- Born: Lev Alexandrovich Nessov 1947 Tallinn
- Died: 1995 (aged 48)
- Education: Leningrad State University
- Known for: Research on Mesozoic vertebrates of Central Asia
- Scientific career
- Fields: Paleontology

= Lev Alexandrovich Nessov =

Russian ornithologist and paleontologist

Lev Alexandrovich Nessov (Лев Александрович Несов; 1947 — 1995) was a Russian paleontologist.

== Biography ==
Lev Alexandrovich Nessov was born in Tallinn, Estonia in 1947. He graduated with a degree in paleontology from Leningrad State University in 1969. His main research focus was on Mesozoic vertebrates from the Soviet part of Central Asia.

Nessov often took the train or bus from Leningrad to Central Asia where he took long hikes into the desert to find fossils.

He authored two scientific monographs and about 170 research articles.

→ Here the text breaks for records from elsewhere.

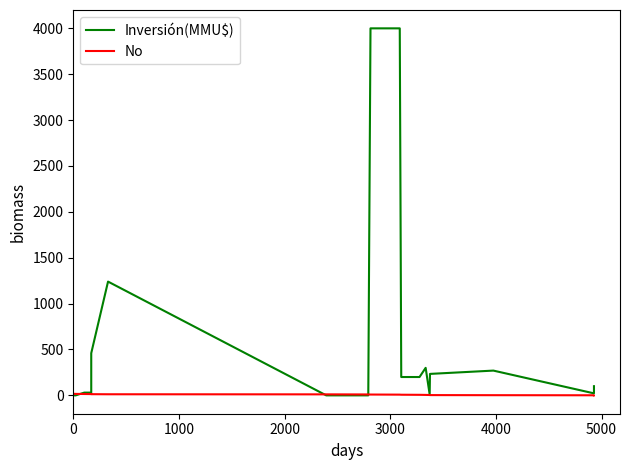

What is the label of the 14th point from the right?

4000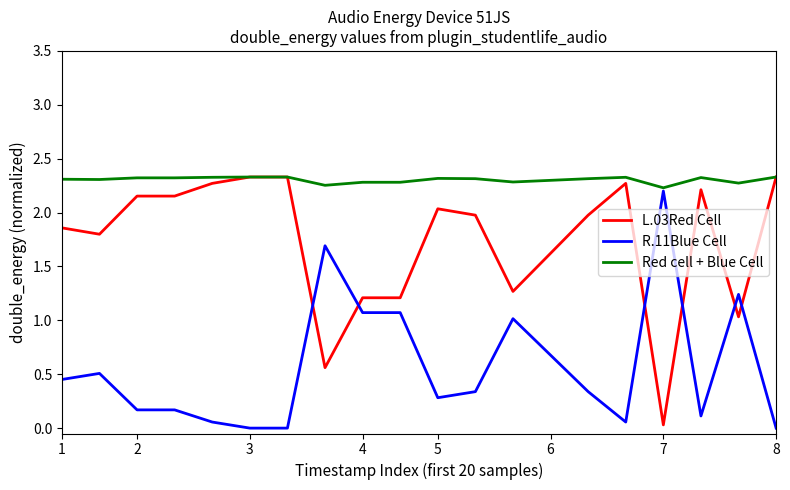

How many intersections are there between R.11Blue Cell and L.03Red Cell?

6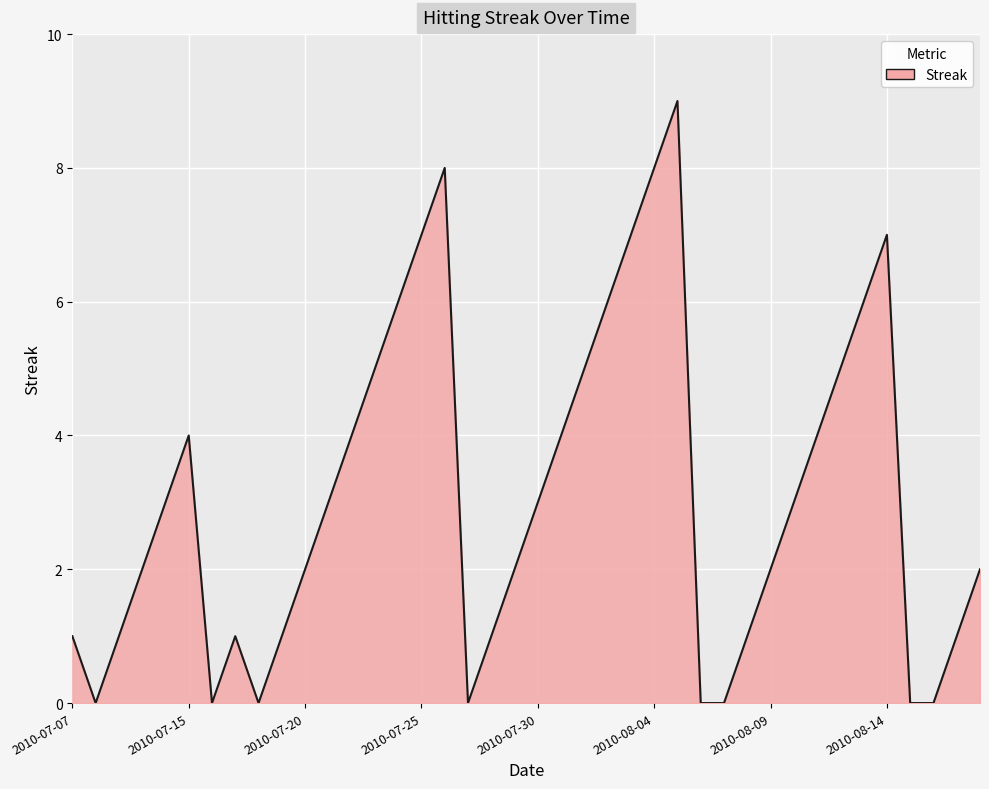

What is the maximum value shown in the chart?

9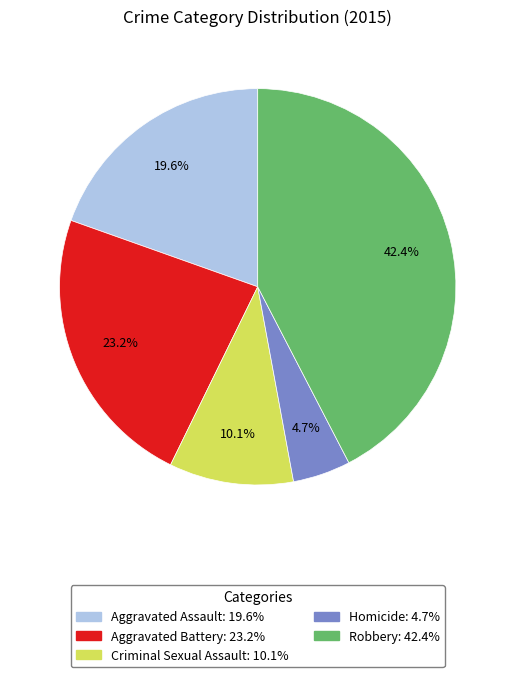

To the nearest percent, what portion does Aggravated Assault represent?

20%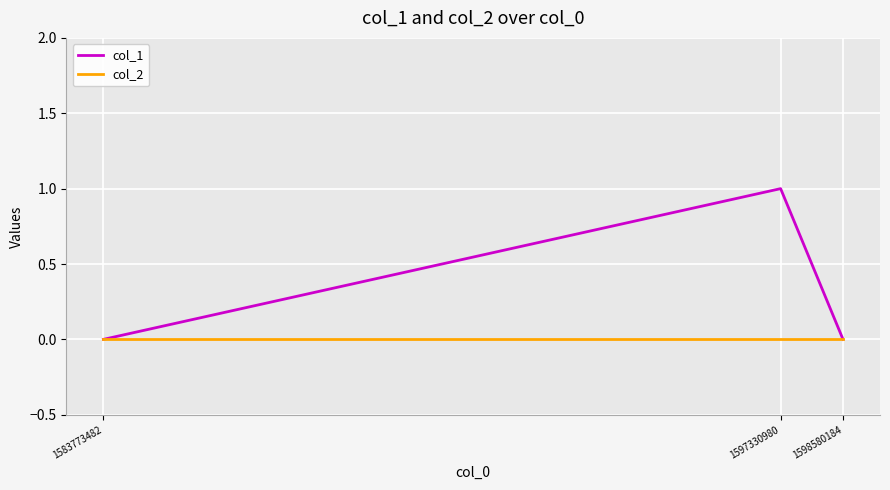

Which series has the largest range (max minus min)?

col_1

Nessov established more than 350 taxa of extinct organisms.

Several taxa were named in his honor: Samrukia nessovi (pterosaur), Gurilynia nessovi and Explorornis nessovi (Cretaceous birds), Levnesovia (hadrosaur), Nessovbaatar (multituberculate), Deltatheridium nessovi (Cretaceous mammal), Karakhtia nessovi (vendobiont) and Puppigerus nessovi (Eocene sea turtle).

Nessov took his own life in 1995 at the age of 48 because the dissolution of the Soviet Union resulted that his travels were restricted.